**Sección de texto**
_ _ _ _ _ _ _

Nos podríamos pasar horas hablando de las labores y los éxitos de Maggie, pero estos no se entenderían sin el mensaje que los acompaña. Han pasado más de cinco años desde que la conocimos, pero todas y cada una de sus palabras todavía retumban en nuestras mentes. Su testimonio es más que una vida, más que mil aventuras, historias y cicatrices de una guerra, es un mensaje claro y sencillo que ojalá pudiese llegar a todo el mundo: el mundo se mueve por amor.

_ _ _ _ _ _ _

**Datos extraídos**
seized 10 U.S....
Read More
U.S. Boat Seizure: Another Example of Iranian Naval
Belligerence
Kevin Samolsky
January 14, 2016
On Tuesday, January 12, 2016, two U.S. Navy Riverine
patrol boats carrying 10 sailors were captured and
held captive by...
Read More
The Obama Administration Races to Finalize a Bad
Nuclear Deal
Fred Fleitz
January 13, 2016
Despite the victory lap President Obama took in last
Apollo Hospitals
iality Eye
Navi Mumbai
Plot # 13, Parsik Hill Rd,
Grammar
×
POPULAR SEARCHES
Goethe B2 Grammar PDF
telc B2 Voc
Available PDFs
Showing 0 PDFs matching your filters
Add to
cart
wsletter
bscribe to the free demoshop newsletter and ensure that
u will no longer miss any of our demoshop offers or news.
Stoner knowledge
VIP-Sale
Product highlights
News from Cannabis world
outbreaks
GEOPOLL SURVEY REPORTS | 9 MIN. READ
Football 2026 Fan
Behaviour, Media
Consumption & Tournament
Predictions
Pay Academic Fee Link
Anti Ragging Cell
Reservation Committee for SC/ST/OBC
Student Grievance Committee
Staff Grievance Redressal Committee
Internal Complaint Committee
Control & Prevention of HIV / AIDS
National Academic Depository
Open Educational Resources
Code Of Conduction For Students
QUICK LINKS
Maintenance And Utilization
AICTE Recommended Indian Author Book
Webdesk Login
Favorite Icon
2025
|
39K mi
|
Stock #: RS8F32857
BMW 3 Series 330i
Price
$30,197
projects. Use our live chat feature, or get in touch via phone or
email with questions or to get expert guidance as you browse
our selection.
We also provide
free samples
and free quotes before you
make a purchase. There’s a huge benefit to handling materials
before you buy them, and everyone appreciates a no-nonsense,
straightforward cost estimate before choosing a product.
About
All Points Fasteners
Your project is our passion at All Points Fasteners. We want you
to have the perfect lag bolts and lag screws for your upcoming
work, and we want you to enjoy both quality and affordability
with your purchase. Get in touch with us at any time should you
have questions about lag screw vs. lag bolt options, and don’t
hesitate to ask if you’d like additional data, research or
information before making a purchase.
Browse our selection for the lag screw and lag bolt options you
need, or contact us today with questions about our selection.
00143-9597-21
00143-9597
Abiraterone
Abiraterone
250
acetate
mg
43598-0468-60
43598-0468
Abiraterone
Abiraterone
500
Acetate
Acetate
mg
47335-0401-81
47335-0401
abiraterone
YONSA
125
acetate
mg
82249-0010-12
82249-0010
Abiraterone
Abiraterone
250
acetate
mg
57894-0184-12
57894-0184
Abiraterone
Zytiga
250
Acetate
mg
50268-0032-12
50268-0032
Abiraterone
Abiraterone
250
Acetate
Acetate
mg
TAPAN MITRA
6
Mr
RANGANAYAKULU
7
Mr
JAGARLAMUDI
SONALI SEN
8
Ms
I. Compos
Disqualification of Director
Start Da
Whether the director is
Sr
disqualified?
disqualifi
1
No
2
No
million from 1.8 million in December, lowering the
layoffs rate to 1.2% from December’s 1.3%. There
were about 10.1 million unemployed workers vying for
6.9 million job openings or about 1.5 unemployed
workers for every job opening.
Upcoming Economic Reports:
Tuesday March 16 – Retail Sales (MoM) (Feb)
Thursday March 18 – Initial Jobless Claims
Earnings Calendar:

_ _ _ _ _ _ _

**Tareas y ejercicios**
a: Copia del texto sobre Maggie el fragmento que va desde "Nos podríamos pasar" hasta "mueve por amor.", ambos incluidos, y cambia "cicatrices" por "heridas".
b: Por favor, resume en dos oraciones el texto sobre Maggie.
c: Prosigue el texto sobre Maggie a partir de su última oración.
Ninguna tarea requiere los datos.

**Resultados por tarea**
a:
Nos podríamos pasar horas hablando de las labores y los éxitos de Maggie, pero estos no se entenderían sin el mensaje que los acompaña. Han pasado más de cinco años desde que la conocimos, pero todas y cada una de sus palabras todavía retumban en nuestras mentes. Su testimonio es más que una vida, más que mil aventuras, historias y heridas de una guerra, es un mensaje claro y sencillo que ojalá pudiese llegar a todo el mundo: el mundo se mueve por amor.

b: Las labores y los éxitos de Maggie no se entenderían sin el mensaje que los acompaña, y sus palabras siguen retumbando más de cinco años después de haberla conocido. Su testimonio es un mensaje claro y sencillo: el mundo se mueve por amor.

c:
Pese a haber sido nominada jamás le darán el Nóbel de la Paz, ella misma reniega de todo tipo de premios que solo recoge cuando con ello ayuda a que su comunidad siga creciendo. Maggie tiene demasiadas cosas que celebrar, pero ella prefiere centrar todo su esfuerzo en Maison Shalom, que sin duda es el mejor premio que le ha podido dar la vida. Esperamos que después de esta entrada podáis conocerla mejor, o que por lo menos sea suficiente para hacernos reflexionar sobre qué es lo que nos mueve en esta vida. Maggie encontró su camino en la fe y en al amor cuando la vida no se lo había puesto nada fácil. Ojalá todos nosotros pudiésemos encontrar nuestro camino como lo ha hecho ella, y sobre todo, ojalá todos tuviésemos su fuerza y ganas de cambiar el mundo.
Gracias por todo Maggie, urakoze cane.